Colebrook Financial Presents Its Annual Lender Education Seminar
The genesis of Colebrook’s Lender Education Seminar was the Great Recession of 2008. In those dark days, every timeshare developer was looking for money and only Colebrook and one other lender were willing to listen. But unless, in the midst of the worst financial panic since the Great Depression, Colebrook could keep generating bank financing, they wouldn’t be able to do anything but listen.

With most lenders on the sidelines, Colebrook saw a rare opportunity to establish relationships with some of the leading developers in the industry. It needed a forum to explain to our banking partners the nature of this unique window and why it was a sound proposition. We scheduled a seminar for June 24, 2009 and assembled a panel consisting of ARDA CEO Howard Nusbaum, Concord Servicing Corporation EVP Shaun O’Neill, and Attorney Rick Polivy. The session was a success, and over the next several years, our panels included timeshare luminaries like Craig Nash, Don Harrill, Dave Pontius, Jon Fredricks, and many others.
Attendance was always good, feedback was positive, and the bankers learned that (i) a well-structured timeshare loan is a sound investment and (ii) there are some pretty sharp people operating the most prominent companies in the industry.
On June 10, more than 15 years after the first session, Colebrook hosted the 2025 version at Tate’s Restaurant in its headquarters city of Middletown, Connecticut. All of Colebrook’s banking partners were invited, as was any banker interested in learning about the industry. About 35 attendees heard Colebrook’s Bill Ryczek present and explain statistics on the timeshare industry, Vacation Club Loans CEO Debbie Ely talk about resale financing and the growth of her company, and Lemonjuice Solutions COO Scott MacGregor discuss the concept of re-purposing legacy timeshare properties to other uses.

Debbie, whose company is an affiliate of Colebrook, explained the differences between standard hypothecation financing and financing for the resale market, the main distinction being that first-generation timeshare sales generally take place over a couple of hours, whereas a resale takes 60 days or more to consummate, which eliminates buyers’ remorse. Further, resale purchasers seek out the purchase opportunity and generally get a lower price, which leads to much stronger receivable performance. VCL, whose portfolio consists almost exclusively of receivables from the resale of memberships in Disney Vacation Club, has experienced credit losses of a miniscule 0.1% per year.
Perhaps the biggest challenge Debbie faced, she told the audience, was convincing resale brokers to refer clients to her. They were afraid that any change in the sales process would cause the purchaser to back out of the sale. It took years of patient nurturing before they realized that offering financing helped rather than hurt their sales and would result in higher prices.
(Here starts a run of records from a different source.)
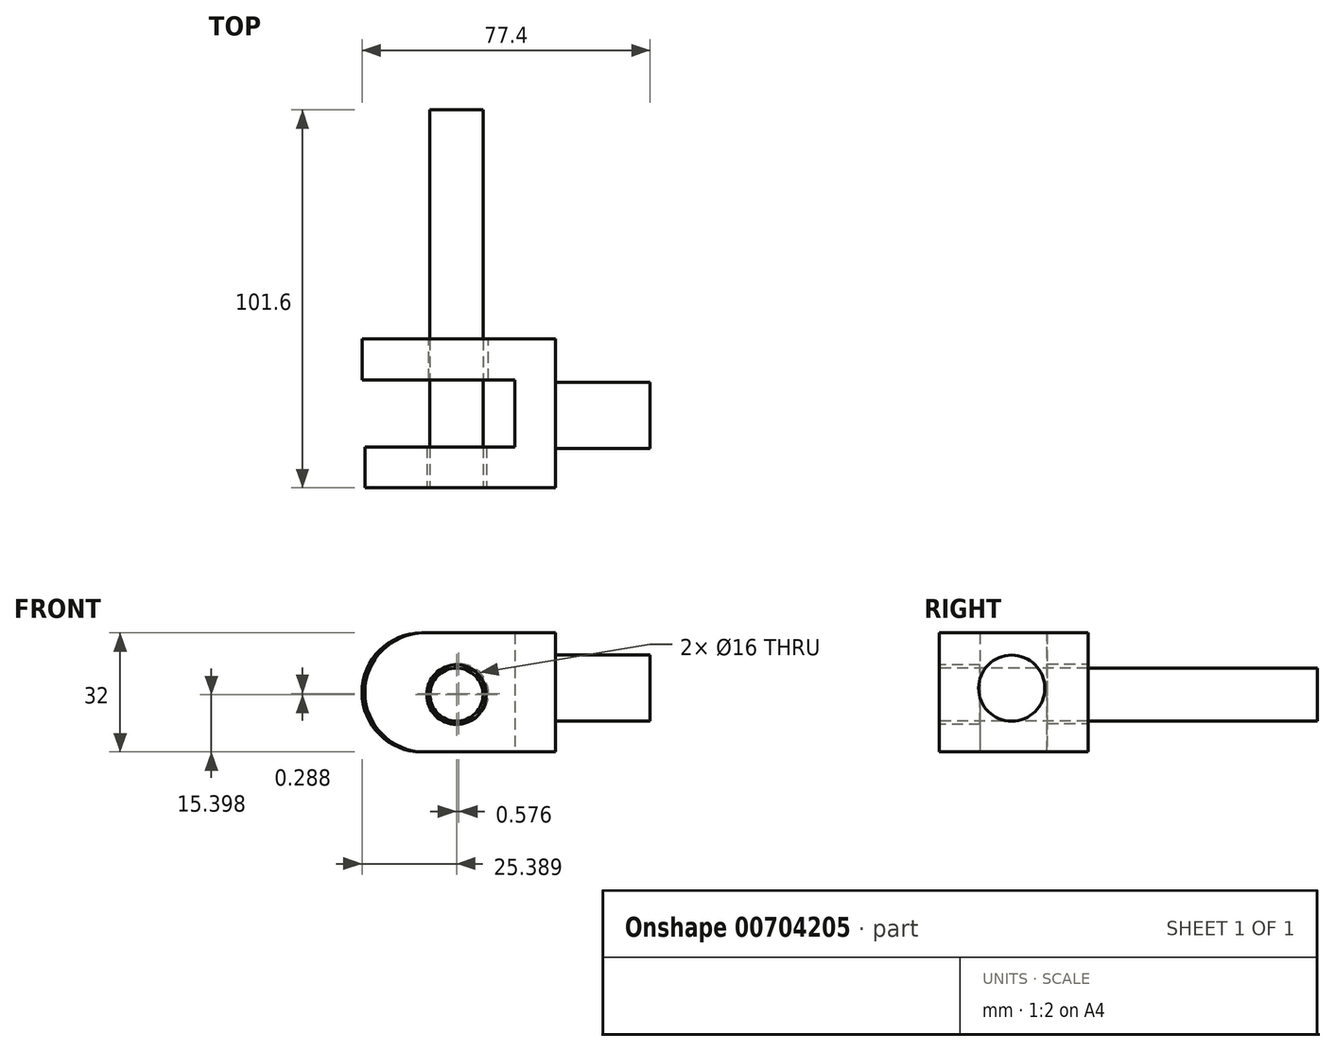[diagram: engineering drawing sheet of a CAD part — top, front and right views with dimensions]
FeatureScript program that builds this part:
annotation { "Feature Type Name" : "Feature", "Feature Type Description" : "" }
export const myFeature = defineFeature(function(context is Context, id is Id, definition is map)
    precondition{}
    {
        {
            var Q0;
            Q0=qCreatedBy(makeId("Top.planeOp"),FACE);
            var sketch = newSketch(context, id + "F0", { "sketchPlane" : qUnion([Q0])});
            skLineSegment(sketch, "E0", {"start": v(-36.47, 29) * mm, "end": v(-36.47, 18) * mm});
            skLineSegment(sketch, "E1", {"start": v(-36.47, 18) * mm, "end": v(4.53, 18) * mm});
            skLineSegment(sketch, "E2", {"start": v(4.53, 18) * mm, "end": v(4.53, 0) * mm});
            skLineSegment(sketch, "E3", {"start": v(4.53, 0) * mm, "end": v(-35.7, 0) * mm});
            skLineSegment(sketch, "E4", {"start": v(-35.7, 0) * mm, "end": v(-35.7, -11) * mm});
            skLineSegment(sketch, "E5", {"start": v(-35.7, -11) * mm, "end": v(15.53, -11) * mm});
            skLineSegment(sketch, "E6", {"start": v(15.53, -11) * mm, "end": v(15.53, 29) * mm});
            skLineSegment(sketch, "E7", {"start": v(15.53, 29) * mm, "end": v(-36.47, 29) * mm});
            skSolve(sketch);
        }
        {
            var Q0;
            Q0 = qSketchRegion(id + "F0", true);
            extrude(context, id + "F1", {"entities" : qUnion([Q0]), "depth" : 32 * mm, "offsetDistance" : 25.4 * mm});
        }
        {
            var Q0;
            Q0=makeQuery(id+"F1.opExtrude","SWEPT_FACE",FACE,{"disambiguationData":[OSD([sQuery(id+"F0.wireOp",EDGE,"E5")])]});
            var sketch = newSketch(context, id + "F2", { "sketchPlane" : qUnion([Q0])});
            skCircle(sketch, "E8", {"center": v(-11.08, 15.4) * mm, "radius": 8 * mm});
            skSolve(sketch);
        }
        {
            var Q0;
            Q0 = qSketchRegion(id + "F2", true);
            extrude(context, id + "F3", {"entities" : qUnion([Q0]), "operationType" : NewBodyOperationType.REMOVE, "oppositeDirection" : true, "depth" : 25.4 * mm, "offsetDistance" : 25.4 * mm});
        }
        {
            var Q0;
            Q0=makeQuery(id+"F1.opExtrude","SWEPT_FACE",FACE,{"disambiguationData":[OSD([sQuery(id+"F0.wireOp",EDGE,"E7")])]});
            var sketch = newSketch(context, id + "F4", { "sketchPlane" : qUnion([Q0])});
            skCircle(sketch, "E9", {"center": v(10.5, 15.69) * mm, "radius": 8 * mm});
            skSolve(sketch);
        }
        {
            var Q0;
            Q0 = qSketchRegion(id + "F4", true);
            extrude(context, id + "F5", {"entities" : qUnion([Q0]), "operationType" : NewBodyOperationType.REMOVE, "oppositeDirection" : true, "depth" : 25.4 * mm, "offsetDistance" : 25.4 * mm});
        }
        {
            var Q0;
            Q0=makeQuery(id+"F1.opExtrude","CAP_EDGE",EDGE,{"disambiguationData":[OSD([sQuery(id+"F0.wireOp",EDGE,"E4")])],"isStart":false});
            fillet(context, id + "F6", {"entities" : qUnion([Q0]), "radius" : 16 * mm, "tangentPropagation" : true, "allowEdgeOverflow" : false});
        }
        {
            var Q0;
            Q0=makeQuery(id+"F1.opExtrude","CAP_EDGE",EDGE,{"disambiguationData":[OSD([sQuery(id+"F0.wireOp",EDGE,"E4")])],"isStart":true});
            fillet(context, id + "F7", {"entities" : qUnion([Q0]), "radius" : 16 * mm, "tangentPropagation" : true, "allowEdgeOverflow" : false});
        }
        {
            var Q0;
            Q0=makeQuery(id+"F1.opExtrude","CAP_EDGE",EDGE,{"disambiguationData":[OSD([sQuery(id+"F0.wireOp",EDGE,"E0")])],"isStart":false});
            fillet(context, id + "F8", {"entities" : qUnion([Q0]), "radius" : 16 * mm, "tangentPropagation" : true, "allowEdgeOverflow" : false});
        }
        {
            var Q0;
            Q0=makeQuery(id+"F1.opExtrude","CAP_EDGE",EDGE,{"disambiguationData":[OSD([sQuery(id+"F0.wireOp",EDGE,"E0")])],"isStart":true});
            fillet(context, id + "F9", {"entities" : qUnion([Q0]), "radius" : 16 * mm, "tangentPropagation" : true, "allowEdgeOverflow" : false});
        }
        {
            var Q0;
            Q0=makeQuery(id+"F1.opExtrude","SWEPT_FACE",FACE,{"disambiguationData":[OSD([sQuery(id+"F0.wireOp",EDGE,"E6")])]});
            var sketch = newSketch(context, id + "F10", { "sketchPlane" : qUnion([Q0])});
            skCircle(sketch, "E10", {"center": v(8.5, 17.12) * mm, "radius": 8.89 * mm});
            skSolve(sketch);
        }
        {
            var Q0;
            Q0 = qSketchRegion(id + "F10", true);
            extrude(context, id + "F11", {"entities" : qUnion([Q0]), "operationType" : NewBodyOperationType.ADD, "depth" : 25.4 * mm, "offsetDistance" : 25.4 * mm});
        }
        {
            var Q0;
            Q0=makeQuery(id+"F1.opExtrude","SWEPT_FACE",FACE,{"disambiguationData":[OSD([sQuery(id+"F0.wireOp",EDGE,"E5")])]});
            var sketch = newSketch(context, id + "F12", { "sketchPlane" : qUnion([Q0])});
            skCircle(sketch, "E11", {"center": v(-11.08, 15.4) * mm, "radius": 7.13 * mm});
            skSolve(sketch);
        }
        {
            var Q0;
            Q0 = qSketchRegion(id + "F12", true);
            extrude(context, id + "F13", {"entities" : qUnion([Q0]), "oppositeDirection" : true, "depth" : 101.6 * mm, "offsetDistance" : 25.4 * mm});
        }
    });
While most of the industry talks about re-purposing, Lemonjuice describes its process as re-imagining. Whatever the label, the more than $100 million they’ve returned to timeshare owners since 2017 is no figment of anyone’s re-imagination. At the present time, the company manages 32 properties, of which 14 are in the transition process. Scott related the story of the Bay Club in Ocean City, Maryland, whose transition was financed by Colebrook, as a case study. There were not enough dues paying owners at Bay Club to support the operation, so Lemonjuice facilitated the sale of about half the units as whole unit condominiums and consolidated the timeshare owners into the remaining condominiums. The “right-sized” property now has sufficient revenue to cover operating expenses and got an extensive and much-needed facelift in the process.
After the presentations, the group remained for networking, appetizers and cocktails, including the Colebrook signature drink, Liquid Assets, something every banker needs. Many attendees told the Colebrook principals they found the session interesting and informative, but the proof was that most stayed for quite some time afterwards, and it wasn’t just the lure of some Liquid Assets. Both speakers mingled and answered questions informally and the bankers, many of whom know each other, spent time catching up.
For Colebrook, one of the ancillary benefits of the conference is the fact that each set of bankers realizes that they’re not the only institution out there on a timeshare lending limb. A lot of their respected colleagues are involved as well, which is reassuring.
“Knowledge itself is power,” Sir Francis Bacon wrote in 1597, and Colebrook takes the words of Sir Francis seriously. They’ve always believed that the more their banking partners know about the timeshare industry, the better the relationship and the stronger the commitment. A commitment based on faith is less stable than one based on a thorough understanding, and that is why Colebrook invites its bankers to hear the wisdom of industry experts each year.